Considering that ITP is a chronic disease, the study evaluated its costs and resource uses during a 1-year follow-up period, once bottom up approach is based on disease prevalence. Due to the limited follow-up period, the transfusion procedure was not reported for any patient, and only one hospitalization was observed in the aforementioned 1-year period. We observed a higher median treatment cost in the private healthcare system (US$17.49/month per patient, range = $0–2,020.77) compared to the public perspective (US$9.51/month per patient, range = $0–192.64). A broad variation of the costs was observed, mainly due to the heterogeneity of the patients and follow-up period. Additionally, the average treatment cost of patients undergoing splenectomy was higher compared to the other patients, and it was associated as a burden in ITP treatment.

Further real life studies are needed in broader populations to determine more precisely the patterns of treatment in Brazil. In terms of resource utilization, an analysis of the patient profiles related to the higher costs of illness is essential to understand how the burden of chronic ITP can be minimized in the Brazilian healthcare system.

Conclusion

Overall, this data described treatment patterns, resource use, and costs related to ITP in private and public institutions in Brazil. Also, therapeutic strategies of second- and third-line therapies still remain scarce in the real world clinical practice. The data indicate that available therapeutic strategies for second- and third-line therapies appear to be limited.

Transparency

Declaration of funding

This study was sponsored and monitored by Amgen Brazil. Amgen did not influence patient selection or scientific conduction of the study.
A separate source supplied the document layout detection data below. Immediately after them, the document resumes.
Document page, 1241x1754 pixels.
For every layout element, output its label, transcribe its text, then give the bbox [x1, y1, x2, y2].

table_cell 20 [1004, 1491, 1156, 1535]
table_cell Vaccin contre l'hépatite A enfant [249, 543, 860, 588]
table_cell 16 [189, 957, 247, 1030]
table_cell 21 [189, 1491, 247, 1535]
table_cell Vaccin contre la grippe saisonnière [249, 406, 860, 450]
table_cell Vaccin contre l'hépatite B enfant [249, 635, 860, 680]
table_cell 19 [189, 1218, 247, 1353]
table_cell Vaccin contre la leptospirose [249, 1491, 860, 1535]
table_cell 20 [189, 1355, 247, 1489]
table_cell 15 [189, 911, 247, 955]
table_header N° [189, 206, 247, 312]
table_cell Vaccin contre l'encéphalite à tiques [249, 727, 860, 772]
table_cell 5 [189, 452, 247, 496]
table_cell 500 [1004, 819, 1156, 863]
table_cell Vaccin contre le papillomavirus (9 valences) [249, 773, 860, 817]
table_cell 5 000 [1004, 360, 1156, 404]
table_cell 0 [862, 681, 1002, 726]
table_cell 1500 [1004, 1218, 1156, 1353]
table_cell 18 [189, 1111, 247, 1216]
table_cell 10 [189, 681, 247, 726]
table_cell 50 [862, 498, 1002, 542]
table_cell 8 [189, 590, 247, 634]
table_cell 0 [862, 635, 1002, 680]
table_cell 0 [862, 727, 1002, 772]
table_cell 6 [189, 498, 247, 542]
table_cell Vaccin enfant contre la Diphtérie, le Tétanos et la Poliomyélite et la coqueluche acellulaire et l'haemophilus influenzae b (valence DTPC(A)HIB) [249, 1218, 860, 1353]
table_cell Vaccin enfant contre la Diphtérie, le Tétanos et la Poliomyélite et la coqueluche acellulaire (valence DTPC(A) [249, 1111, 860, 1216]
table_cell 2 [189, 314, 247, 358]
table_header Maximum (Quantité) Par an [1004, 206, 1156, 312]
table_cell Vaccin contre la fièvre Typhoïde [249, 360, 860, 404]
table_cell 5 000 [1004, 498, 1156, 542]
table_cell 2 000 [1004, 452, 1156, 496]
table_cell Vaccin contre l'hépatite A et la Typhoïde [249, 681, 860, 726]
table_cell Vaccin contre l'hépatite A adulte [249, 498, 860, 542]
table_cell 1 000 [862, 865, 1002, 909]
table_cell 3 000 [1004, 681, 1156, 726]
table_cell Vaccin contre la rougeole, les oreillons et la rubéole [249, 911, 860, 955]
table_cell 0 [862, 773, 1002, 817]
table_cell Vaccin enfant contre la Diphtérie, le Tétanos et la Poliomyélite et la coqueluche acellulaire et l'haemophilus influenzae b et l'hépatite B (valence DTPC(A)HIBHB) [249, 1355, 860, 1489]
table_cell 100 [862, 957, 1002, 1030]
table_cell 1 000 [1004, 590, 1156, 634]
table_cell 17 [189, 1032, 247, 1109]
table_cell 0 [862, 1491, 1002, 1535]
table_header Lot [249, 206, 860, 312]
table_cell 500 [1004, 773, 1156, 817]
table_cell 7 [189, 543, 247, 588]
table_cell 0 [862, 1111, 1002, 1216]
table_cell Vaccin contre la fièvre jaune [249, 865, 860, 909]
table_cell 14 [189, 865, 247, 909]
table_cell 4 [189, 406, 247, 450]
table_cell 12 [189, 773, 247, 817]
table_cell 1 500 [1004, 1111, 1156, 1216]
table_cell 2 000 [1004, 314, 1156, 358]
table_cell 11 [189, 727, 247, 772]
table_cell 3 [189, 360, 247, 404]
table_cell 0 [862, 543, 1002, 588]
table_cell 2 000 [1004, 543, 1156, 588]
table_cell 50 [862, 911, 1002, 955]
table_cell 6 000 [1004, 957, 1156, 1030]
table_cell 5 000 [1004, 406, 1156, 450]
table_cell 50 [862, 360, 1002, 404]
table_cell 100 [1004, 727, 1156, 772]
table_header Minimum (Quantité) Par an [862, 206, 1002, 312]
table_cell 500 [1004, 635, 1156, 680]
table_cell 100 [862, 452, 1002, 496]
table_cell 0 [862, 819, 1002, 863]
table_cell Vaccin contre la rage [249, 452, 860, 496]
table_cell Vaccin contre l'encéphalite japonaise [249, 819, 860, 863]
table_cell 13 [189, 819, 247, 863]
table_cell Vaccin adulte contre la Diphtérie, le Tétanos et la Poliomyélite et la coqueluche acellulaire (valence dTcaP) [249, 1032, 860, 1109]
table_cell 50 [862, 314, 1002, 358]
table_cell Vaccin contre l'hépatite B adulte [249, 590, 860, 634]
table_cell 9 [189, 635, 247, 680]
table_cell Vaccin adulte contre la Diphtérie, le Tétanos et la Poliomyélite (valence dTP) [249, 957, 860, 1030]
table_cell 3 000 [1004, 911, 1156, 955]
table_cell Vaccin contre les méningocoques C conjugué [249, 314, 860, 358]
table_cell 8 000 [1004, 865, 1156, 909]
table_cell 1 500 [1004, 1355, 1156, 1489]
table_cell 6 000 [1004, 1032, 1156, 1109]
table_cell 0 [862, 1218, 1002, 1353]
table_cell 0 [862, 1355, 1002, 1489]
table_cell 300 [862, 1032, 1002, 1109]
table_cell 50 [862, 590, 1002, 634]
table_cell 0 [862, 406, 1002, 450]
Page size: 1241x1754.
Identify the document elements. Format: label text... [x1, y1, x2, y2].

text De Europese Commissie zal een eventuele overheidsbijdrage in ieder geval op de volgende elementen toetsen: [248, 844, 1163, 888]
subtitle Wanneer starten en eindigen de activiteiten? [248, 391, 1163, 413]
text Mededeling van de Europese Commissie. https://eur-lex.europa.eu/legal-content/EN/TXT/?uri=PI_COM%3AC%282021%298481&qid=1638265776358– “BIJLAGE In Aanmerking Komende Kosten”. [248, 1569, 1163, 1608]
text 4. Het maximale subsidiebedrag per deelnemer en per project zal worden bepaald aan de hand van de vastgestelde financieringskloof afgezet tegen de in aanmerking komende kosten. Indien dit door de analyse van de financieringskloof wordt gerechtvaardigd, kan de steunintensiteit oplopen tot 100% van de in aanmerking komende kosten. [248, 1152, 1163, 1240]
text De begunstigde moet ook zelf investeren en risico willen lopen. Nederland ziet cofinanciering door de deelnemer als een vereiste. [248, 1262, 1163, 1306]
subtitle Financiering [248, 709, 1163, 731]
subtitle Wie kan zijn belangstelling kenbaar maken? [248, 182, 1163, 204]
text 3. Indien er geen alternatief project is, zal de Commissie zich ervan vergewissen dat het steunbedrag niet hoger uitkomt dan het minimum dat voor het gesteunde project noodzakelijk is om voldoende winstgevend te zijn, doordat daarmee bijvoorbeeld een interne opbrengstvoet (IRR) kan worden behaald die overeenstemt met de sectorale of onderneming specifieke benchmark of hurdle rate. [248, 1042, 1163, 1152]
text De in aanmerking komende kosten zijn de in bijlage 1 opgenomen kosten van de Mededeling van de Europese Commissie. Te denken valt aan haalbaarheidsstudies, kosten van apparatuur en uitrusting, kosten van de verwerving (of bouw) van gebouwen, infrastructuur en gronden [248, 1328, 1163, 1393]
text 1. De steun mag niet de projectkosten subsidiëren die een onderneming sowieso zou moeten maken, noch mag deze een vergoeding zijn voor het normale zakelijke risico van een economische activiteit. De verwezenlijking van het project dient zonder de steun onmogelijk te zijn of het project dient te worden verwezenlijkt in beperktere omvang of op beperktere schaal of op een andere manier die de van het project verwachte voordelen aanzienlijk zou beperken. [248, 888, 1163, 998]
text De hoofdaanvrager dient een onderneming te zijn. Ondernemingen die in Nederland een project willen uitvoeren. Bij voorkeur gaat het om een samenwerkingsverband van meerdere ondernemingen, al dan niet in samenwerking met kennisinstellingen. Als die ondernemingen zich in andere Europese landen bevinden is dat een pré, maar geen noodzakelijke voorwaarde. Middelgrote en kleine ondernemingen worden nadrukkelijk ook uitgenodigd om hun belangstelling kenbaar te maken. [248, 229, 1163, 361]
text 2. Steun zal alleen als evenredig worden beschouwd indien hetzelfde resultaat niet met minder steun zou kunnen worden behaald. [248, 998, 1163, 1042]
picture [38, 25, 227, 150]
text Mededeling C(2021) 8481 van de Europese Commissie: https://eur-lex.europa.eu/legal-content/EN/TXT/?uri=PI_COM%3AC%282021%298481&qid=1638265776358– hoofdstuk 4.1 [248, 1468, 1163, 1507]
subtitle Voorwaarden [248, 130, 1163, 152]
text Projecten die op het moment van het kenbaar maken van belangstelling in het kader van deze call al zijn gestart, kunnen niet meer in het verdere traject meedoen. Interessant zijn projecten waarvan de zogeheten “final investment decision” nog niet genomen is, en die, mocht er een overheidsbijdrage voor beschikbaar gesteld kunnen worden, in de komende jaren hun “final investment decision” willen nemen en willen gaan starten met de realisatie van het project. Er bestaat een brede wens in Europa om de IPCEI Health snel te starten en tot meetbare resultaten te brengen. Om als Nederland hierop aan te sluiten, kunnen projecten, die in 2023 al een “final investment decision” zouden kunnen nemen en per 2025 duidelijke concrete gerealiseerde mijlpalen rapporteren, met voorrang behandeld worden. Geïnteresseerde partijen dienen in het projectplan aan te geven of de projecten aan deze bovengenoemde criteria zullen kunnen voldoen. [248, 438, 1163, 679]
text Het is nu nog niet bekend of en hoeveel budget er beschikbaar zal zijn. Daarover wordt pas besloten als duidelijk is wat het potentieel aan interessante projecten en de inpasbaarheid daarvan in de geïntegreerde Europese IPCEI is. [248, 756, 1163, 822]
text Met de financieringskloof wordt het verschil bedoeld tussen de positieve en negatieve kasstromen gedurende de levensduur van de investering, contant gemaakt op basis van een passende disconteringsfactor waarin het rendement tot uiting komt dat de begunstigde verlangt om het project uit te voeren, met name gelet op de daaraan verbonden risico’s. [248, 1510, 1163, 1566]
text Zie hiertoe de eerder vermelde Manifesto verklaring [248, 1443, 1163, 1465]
Declaration of financial/other relationships

EM and GSJ are employees of Kantar Health. RFDS is currently employed by Amgen Inc. The remaining authors received research funding from <grant sponsor > Amgen<\grant sponsor>. JME peer reviewers on this manuscript have no relevant financial or other relationships to disclose.

Acknowledgments

The authors are grateful for the support of Rodrigo Santucci Alves da Silva, Christiane Bueno, Luiz Fernando Andrade Feijó, Sandra Loggeto, Estela Federal, Mayara Piani, Carolina Santinho and all site staff involved in the study.